ОТРЫВОК СО СТРАНИЦЫ:

****

Теоретически предпочтение, несомненно, должно быть отдано американской системе как наиболее последовательно проводящей принцип судебной проверки конституционности законов. Но не следует забывать, что эта система явилась продуктом продолжительного исторического развития и лишь постепенно, под влиянием целого ряда благоприятствовавших ей обстоятельств..., укоренилась в правосознании американского народа. Позволительно поэтому сомневаться, чтобы ее возможно было целиком и сразу перенести на европейскую почву. С этой точки зрения предпочтительнее оказывается вторая из указанных нами альтернатив, а именно: образование особого суда, представляющего наибольшие гарантии осведомленности и независимости. Сюда переносились бы из прочих инстанций те дела, по которым был бы заявлен отвод по неконституционности, причем самый отвод носил бы дилаторный характер. Слабой стороной этой системы является то, что верховный суд неизбежно получает характер политического учреждения, на долю которого может выпасть тяжелая, а иногда и непосильная борьба с законодательной властью, тогда как при распределении функций конституционной юстиции между всеми судебными инстанциями сила сопротивления судебной власти в ее целом неправомерным поползновениям парламента несомненно увеличивается. С технической точки зрения зато, система верховного суда представляет то удобство, что ею создастся более благоприятная почва для установления твердой и единой судебной практики. Во всяком случае, решение вопроса в ту или другую сторону здесь точно так же находится в зависимости от равновесия политических сил в стране и, в частности, от того положения, которое исторически создалось для судебной власти.

****

ЗАПИСИ:
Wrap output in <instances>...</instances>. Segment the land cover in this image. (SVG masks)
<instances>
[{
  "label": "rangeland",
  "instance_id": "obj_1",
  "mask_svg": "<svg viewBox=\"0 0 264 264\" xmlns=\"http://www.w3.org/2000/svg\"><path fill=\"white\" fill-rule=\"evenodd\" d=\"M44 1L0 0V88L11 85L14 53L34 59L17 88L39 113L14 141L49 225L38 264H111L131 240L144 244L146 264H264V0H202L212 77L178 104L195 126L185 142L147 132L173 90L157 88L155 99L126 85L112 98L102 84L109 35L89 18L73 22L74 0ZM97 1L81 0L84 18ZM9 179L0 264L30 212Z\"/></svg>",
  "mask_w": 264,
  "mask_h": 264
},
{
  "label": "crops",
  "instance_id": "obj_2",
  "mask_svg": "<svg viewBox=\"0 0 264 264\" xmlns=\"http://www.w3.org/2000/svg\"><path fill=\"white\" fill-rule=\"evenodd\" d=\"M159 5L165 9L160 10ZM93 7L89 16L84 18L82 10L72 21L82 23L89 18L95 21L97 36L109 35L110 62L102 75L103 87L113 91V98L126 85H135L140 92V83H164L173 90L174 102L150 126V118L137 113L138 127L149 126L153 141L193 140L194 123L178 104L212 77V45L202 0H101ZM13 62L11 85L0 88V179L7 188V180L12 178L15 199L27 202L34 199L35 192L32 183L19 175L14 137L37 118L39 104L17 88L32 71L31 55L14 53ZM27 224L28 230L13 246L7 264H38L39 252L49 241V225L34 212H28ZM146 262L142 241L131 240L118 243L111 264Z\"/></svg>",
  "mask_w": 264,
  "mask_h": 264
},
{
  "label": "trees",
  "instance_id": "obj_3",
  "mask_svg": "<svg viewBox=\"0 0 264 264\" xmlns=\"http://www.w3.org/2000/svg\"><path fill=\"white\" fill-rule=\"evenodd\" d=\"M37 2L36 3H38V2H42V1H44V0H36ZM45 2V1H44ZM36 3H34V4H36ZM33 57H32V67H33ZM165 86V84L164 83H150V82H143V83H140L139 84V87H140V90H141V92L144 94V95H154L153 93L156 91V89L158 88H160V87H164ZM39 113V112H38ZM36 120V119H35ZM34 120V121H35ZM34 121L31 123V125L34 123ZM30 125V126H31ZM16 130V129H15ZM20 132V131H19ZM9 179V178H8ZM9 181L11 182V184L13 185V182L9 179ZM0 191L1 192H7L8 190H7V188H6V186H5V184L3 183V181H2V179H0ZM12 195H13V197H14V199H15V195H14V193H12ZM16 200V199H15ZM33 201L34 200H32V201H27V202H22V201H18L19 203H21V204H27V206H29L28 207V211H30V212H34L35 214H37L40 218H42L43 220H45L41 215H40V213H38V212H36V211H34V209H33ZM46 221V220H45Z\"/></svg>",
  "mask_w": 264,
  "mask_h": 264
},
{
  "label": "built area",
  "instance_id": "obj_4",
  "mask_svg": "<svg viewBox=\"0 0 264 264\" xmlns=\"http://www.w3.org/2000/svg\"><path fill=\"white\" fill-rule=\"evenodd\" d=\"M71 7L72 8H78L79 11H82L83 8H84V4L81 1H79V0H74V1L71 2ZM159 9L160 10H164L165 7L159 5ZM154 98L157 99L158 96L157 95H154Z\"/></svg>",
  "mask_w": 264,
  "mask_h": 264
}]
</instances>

****

ЧТО НУЖНО СДЕЛАТЬ: Что в отрывке о судебной проверке конституционности законов названо слабой стороной системы особого верховного суда?

ПИСЬМЕННЫЙ ОТВЕТ: Верховный суд неизбежно получает характер политического учреждения, на долю которого может выпасть тяжелая, а иногда и непосильная борьба с законодательной властью.